The strength and the weakness of America is that it is a jungle: constant fermentation, tremendous competitiveness, universal striving for success. But like all jungles, it is a very rough place and even when covered by a façade painted by Norman Rockwell or Grandma Moses, the 30-foot constricting snakes and the 700-pound cats rule. It is a society of immense innovation and achievement in almost every field, but one that grinds millions of people to powder in its ruthless and inexorable cycle.
The celebration of Trump’s enemies will soon bore the public and the media will soon cease to lionize the ungalvanizing Biden and his entourage of political manipulators and faction-heads. There will be little leadership, little unity, and they will be to the left of the country, stalled by the Congress, and generally tedious and ineffectual.

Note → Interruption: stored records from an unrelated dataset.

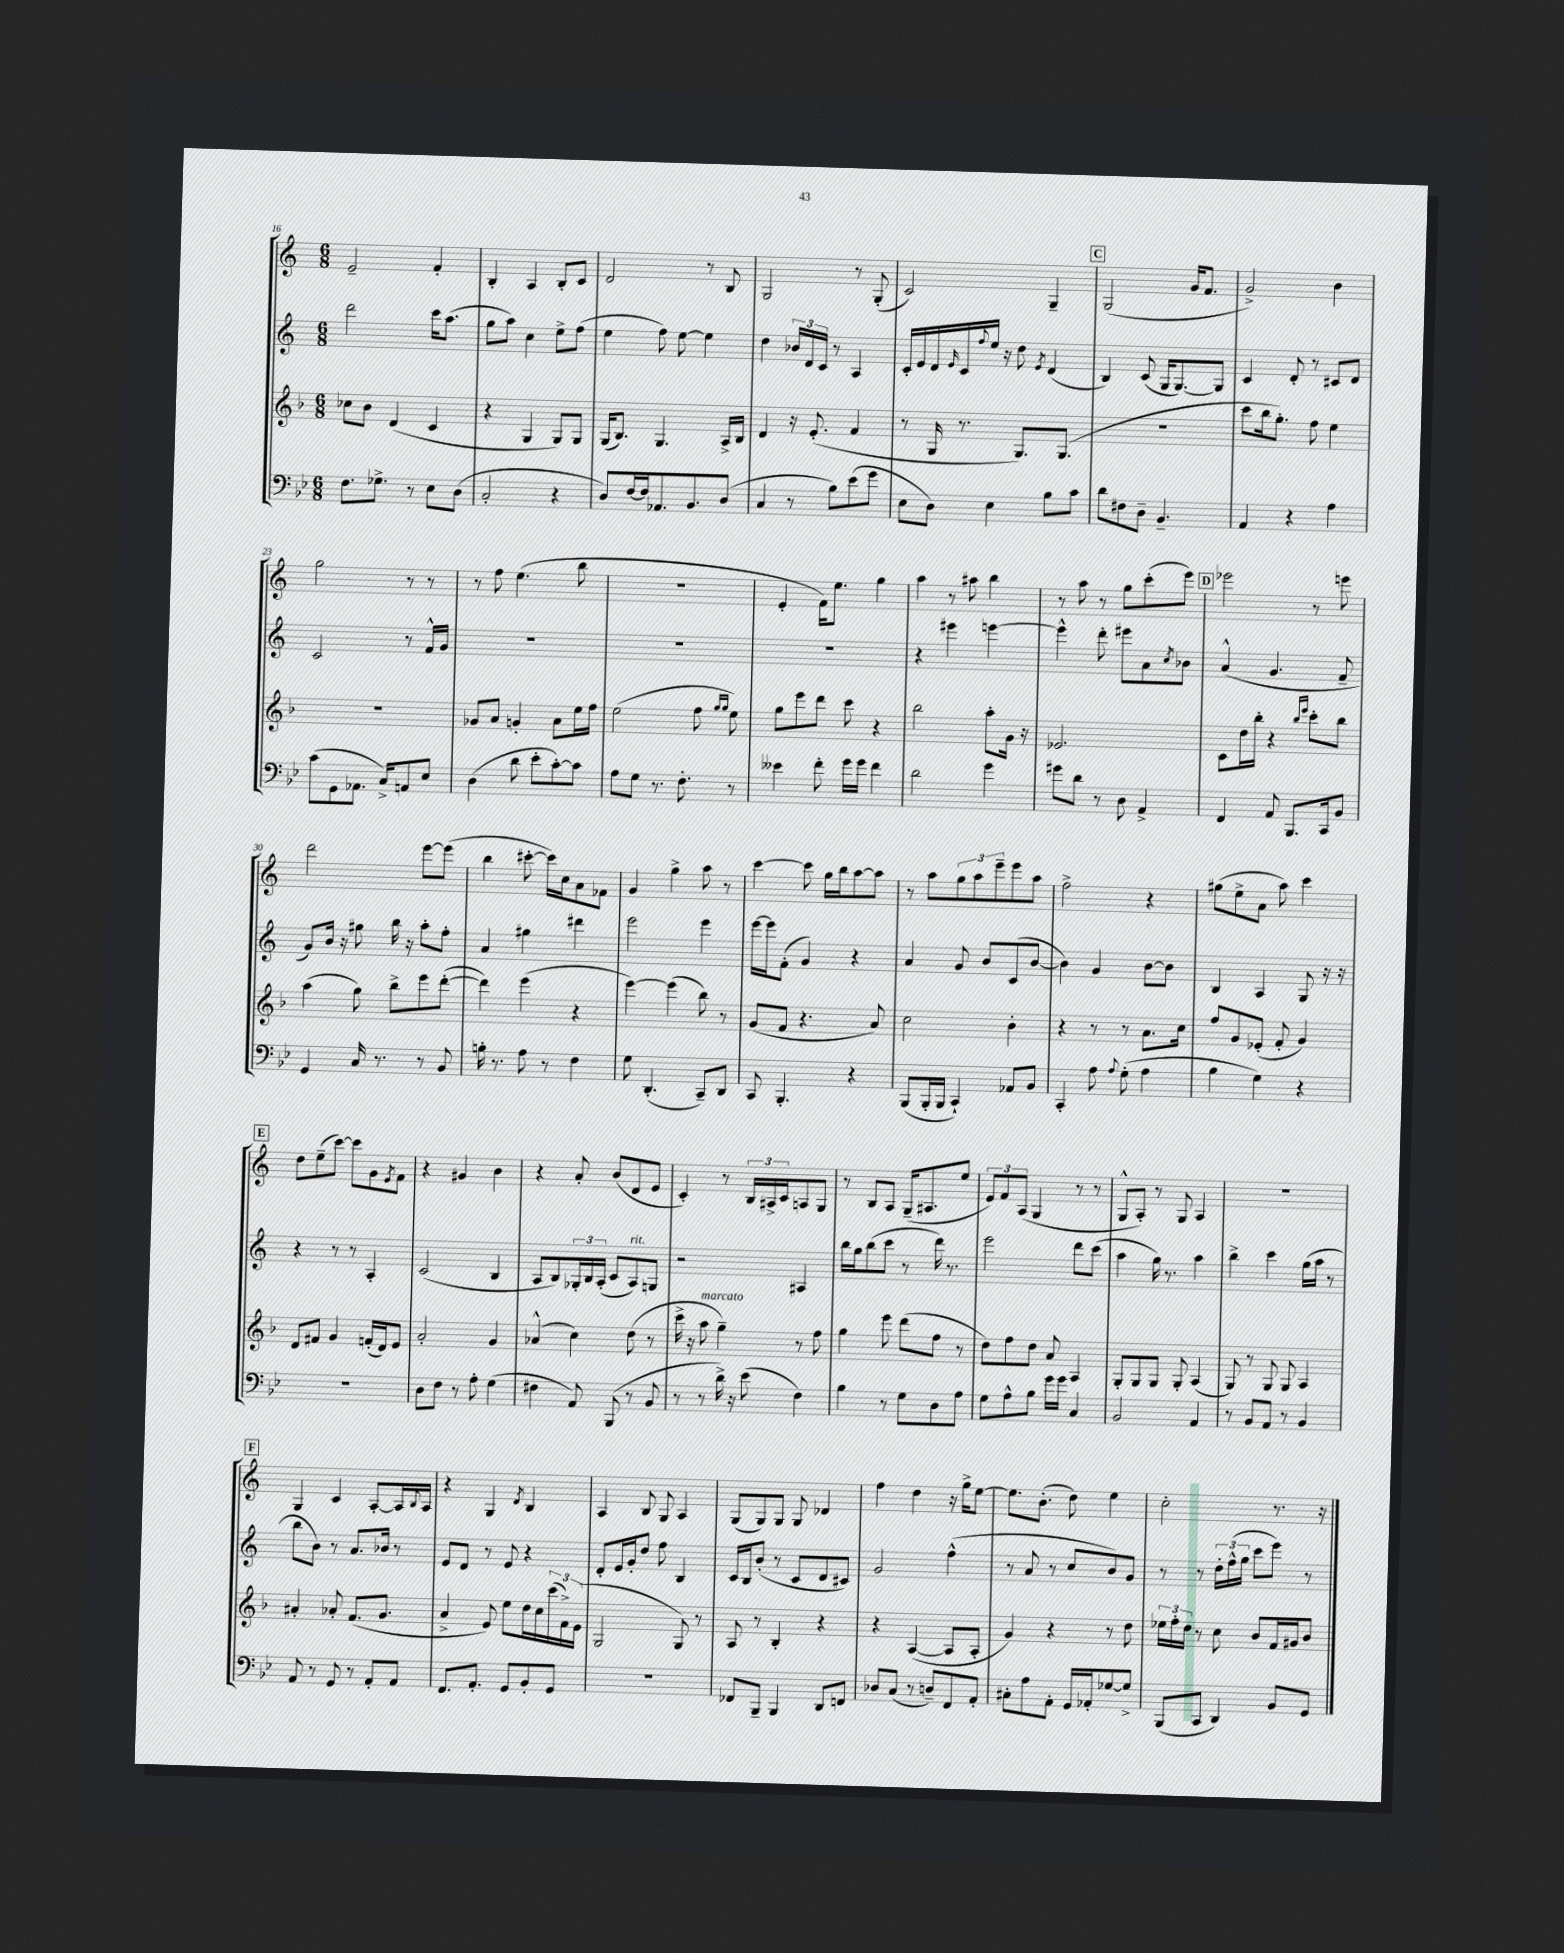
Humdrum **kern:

**kern	**kern	**kern	**kern
*staff4	*staff3	*staff2	*staff1
*clefF4	*clefG2	*clefG2	*clefG2
*k[b-e-]	*k[b-]	*k[]	*k[]
*M6/8	*M6/8	*M6/8	*M6/8
8.F	8cc-	2ddd	2e~
.	8b-	.	.
8.G-^	.	.	.
.	(4d	.	.
8r	.	.	.
8E-	4c	16ccc	4f'
.	.	(8.aa	.
(8D	.	.	.
=	=	=	=
2C'	4r	8gg	4B'
.	.	8aa)	.
.	4G	4cc	4A
4r	8G)	8ee^	8B'
.	8G	(8ff	8c
=	=	=	=
8D)	(16G	4ee	2d
.	8.B-)	.	.
[16F	.	.	.
16F]	.	.	.
8.AA-	4.G	8ff)	.
.	.	[8ee	.
8.BB-	.	.	.
.	.	4ee]	8r
(8D	16A^	.	8B
.	16B-	.	.
=	=	=	=
4C	4d	4dd	2G
8r	16r	24b-	.
.	.	24d	.
.	(8.e'	.	.
.	.	24c	.
8B-)	.	8r	.
(8e-	4f	4A	8r
8g	.	.	(8G'
=	=	=	=
8E-	8r	16c'	2c)
.	.	16e	.
8D)	16G	16d	.
.	.	16qqe	.
.	8.r	16c	.
.	.	8qqff	.
4E-	.	16ee	.
.	.	16r	.
.	8.G)	8dd	.
.	.	8qe	.
8B-	.	(4d	4G~
.	(8.G	.	.
8c	.	.	.
=	=	=	=
8d	2.r	4B)	(2G
8F#	.	.	.
8D~	.	(8c	.
4.BB-~	.	16G	.
.	.	[8.G)	.
.	.	.	16g
.	.	.	8.f
.	.	8G]	.
=	=	=	=
4AA	8ccc	4c	2g^)
.	16bb-	.	.
.	8.gg')	.	.
4r	.	8d'	.
.	8ff	8r	.
4A	4ee	8c#	4b
.	.	8d	.
=	=	=	=
(8c	2.r	2c	2gg
8GG	.	.	.
8.AA-	.	.	.
16C^)	.	.	.
8AA	.	8r	8r
8E-	.	16f^^	8r
.	.	16g	.
=	=	=	=
(4D	8g-	2.r	8r
.	8a	.	8ff
8d	4g'	.	(4.ee
8e-'	.	.	.
[8c')	8a	.	.
8c]	16ee	.	8bb
.	16ff	.	.
=	=	=	=
8A	(2ee	2.r	2.r
8G	.	.	.
8.r	.	.	.
8.F'	.	.	.
.	8ff	.	.
.	16qqgg	.	.
.	16qqgg	.	.
8r	8ee)	.	.
=	=	=	=
4e--	8gg	2.r	4e'
.	8eee	.	.
8f'	8ddd	.	16f)
.	.	.	8.ee
16g	8ccc	.	.
16g	.	.	.
4f	4r	.	4gg
=	=	=	=
2d	2bb-	4r	4aa
.	.	4eee#	8r
.	.	.	8aa#
4g	8aa'	[4eee	4bb
.	16g	.	.
.	16r	.	.
=	=	=	=
8g#	2.e-	4eee^^]	8r
8d	.	.	8aa
8r	.	8ddd'	8r
8D	.	8eee#	8gg
4AA^	.	8a	(8ccc'
.	.	8qcc	.
.	.	8b-	8eee)
=	=	=	=
4FF	8c	(4a^^	2eee-
.	16dd	.	.
.	16bb-'	.	.
8AA	4r	4.g	.
8.BBB-	.	.	.
.	16qqbb-	.	.
.	16qqeee	.	.
.	8ccc'	.	8r
16CC	.	.	.
8BB-	8bb-	8f~	8eee
=	=	=	=
4GG	(4aa	8g)	2ddd
.	.	16b	.
.	.	16r	.
16C	8gg)	8gg#	.
8.r	.	.	.
.	8bb-^	16bb	.
.	.	16r	.
8r	8eee	8aa'	[8eee
8BB-	([8ddd'	8ff'	(8eee]
=	=	=	=
16B'	4ddd])	4a	4bb
8.r	.	.	.
8A	(4eee	4gg#	[8ccc#'
8r	.	.	16ccc#])
.	.	.	16cc
4F	4r	4ddd#	8a
.	.	.	8f-
=	=	=	=
8G	[4eee)	2eee	4g
(4.DD'	.	.	.
.	(4eee]	.	4gg^
8CC~)	8bb-)	4eee	8aa
8DD	8r	.	8r
=	=	=	=
8CC	(8g	[16eee	[4ccc
.	.	16eee]	.
4.BBB-'	8f	(8f'	.
.	4.r	4g)	8ccc]
.	.	.	16gg
.	.	.	16bb
4r	.	4r	[8aa
.	8a)	.	8aa]
=	=	=	=
(8BBB-	2cc	4a	8r
16BBB-'	.	.	8aa
16BBB-	.	.	.
4CC`)	.	8g	12gg
.	.	.	12aa
.	.	8b	.
.	.	.	12eee~
8AA-	4b-'	(8c	8eee
8BB-	.	[8b	8aa
=	=	=	=
4CC'	4r	4b])	2ff^
8A	8r	4g	.
8qqA	.	.	.
(8G'	8r	.	.
4A	8.a	[8b	4r
.	.	8b]	.
.	16cc	.	.
=	=	=	=
4B-	8ff	4B	(8gg#
.	8g	.	8ee^
4G)	(8e-'	4A	8a
.	8f'	.	8aa)
4r	4g)	8G	4ccc
.	.	16r	.
.	.	16r	.
=	=	=	=
2.r	8d	4r	8dd
.	8f#	.	(8ee~
.	4g	8r	[8ccc)
.	.	8r	8ccc]
.	(16f'	4A'	8g
.	16d)	.	.
.	.	.	8qe
.	8e	.	8f
=	=	=	=
8D	2a'	(2c	4r
8F	.	.	.
8r	.	.	4g#
8A'	.	.	.
(4G	4g	4B	4b
=	=	=	=
4F#	(4a-^^	8A	4r
.	.	8B)	.
8AA)	4cc)	24G-'	8a'
.	.	24B	.
.	.	(24A'	.
(8BBB-	.	8c	(8b
8r	(8dd	8A)	8d
8BB-	8r	8G	8e
=	=	=	=
8r	16ccc^	2r	4c')
.	16r	.	.
8r	8aa	.	.
16d^)	4gg~)	.	8r
16r	.	.	.
(8e-	.	.	24B
.	.	.	24A#^
.	.	.	24c
4F)	8r	4A#	8A
.	8ff	.	8G
=	=	=	=
4B-	4gg	16bb	8r
.	.	16gg	.
.	.	(8bb	8B
8r	8eee	8ccc	8A
8G	(8ddd	8r	(16G~
.	.	.	8.A#
8D	8ff	16ddd)	.
.	.	8.r	.
8A	8r	.	8ee
=	=	=	=
8G	8dd)	2eee	12e)
.	.	.	12f
8A^^	8ff	.	.
.	.	.	(12A
8B-	8dd	.	4G
16g	8a	.	.
16g	.	.	.
4C	4A	8ddd	8r
.	.	(8ccc	8r
=	=	=	=
2BB-	8G'	4aa	8G^^
.	8G	.	8A')
.	8G	16gg)	8r
.	.	8.r	.
.	8G'	.	8G
4AA	(4A	4aa	4A
=	=	=	=
8r	8G)	4bb^	2.r
8BB-	8r	.	.
8AA	8G	4ccc	.
8r	8G	.	.
4BB-	4A	(16gg	.
.	.	16aa	.
.	.	8r	.
=	=	=	=
8AA	4a#'	8bb	4G
8r	.	8b)	.
8GG	8a-'	8r	4c
8r	(8.f	8.a	.
8AA'	.	.	[8A'
.	8.g	16b-	.
8AA	.	8r	16A]
.	.	.	8qqB
.	.	.	16A
=	=	=	=
8.FF	4a^	8e	4r
.	.	8d	.
8.AA'	.	.	.
.	8e)	8r	4G
8GG	8ee	8e	.
.	.	.	8qd
8BB-'	16dd	4r	4B
.	16cc	.	.
8GG	(24ccc	.	.
.	24f^)	.	.
.	(24e	.	.
=	=	=	=
2.r	2G	8d'	4A
.	.	16e	.
.	.	16g'	.
.	.	8dd	8B
.	.	8ff	8G
.	8G)	4B	4A
.	8r	.	.
=	=	=	=
8FF-	8A	16c	(8G
.	.	16B	.
8BBB-~	8r	(8b'	8G)
4BBB-	4B-'	8r	8G
.	.	8c	8G
8DD	4r	8d	4d-
8FF	.	8c#)	.
=	=	=	=
8D-	4r	2g	4ff
(8C	.	.	.
8r	([4A	.	4dd
8D~)	.	.	.
8FF	8A]	(4ff^^	16r
.	.	.	16gg^
8AA'	8A'	.	[8ee
=	=	=	=
8C#'	4g)	8r	8.ee]
8A	.	8a	.
.	.	.	(8.b'
8AA'	4r	8r	.
16GG	.	8cc	8dd)
16AA-'	.	.	.
[8G-	8r	8b)	4ee
8G-^]	8dd	8g	.
=	=	=	=
(8BBB-	24ee-	8r	2cc'
.	24ff'	.	.
.	24dd	.	.
8CC	8r	8r	.
4DD)	8cc	24dd'	.
.	.	(24ff^^	.
.	.	24gg	.
.	8b-	8ccc	.
8BB-	16f	8eee)	8.r
.	16g#	.	.
8GG	8b-	8r	.
.	.	.	16r
==	==	==	==
*-	*-	*-	*-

The times will not be gentle and the attempt of Anthony Blinken and John Kerry and the other quavering Obamans to sanitize the world and collegialize the Western Alliance will be an almost total failure.
If Donald Trump fights to the bitter end an election he would have won if he had responded early enough to the threat of ballot harvesting or if he had not so badly bungled the optics of the pandemic, and had not been so obnoxious in the first debate, and if he attempts to operate a parallel opposition presidency constantly inflicting himself on the public as if he were still at the head of the country, he will ride noisily and bumptiously into the political sunset.
If, on the other hand, he holds his fire for a year and allows the mediocrity and ineptitude of Bidenism to open the kimono fully to the country so that it may be exposed in its infirmity, Trump will make the greatest American political comeback since FDR came out of his convalescence from polio and rolled his wheelchair into the White House, which would be his home for the remaining 12 years of his life.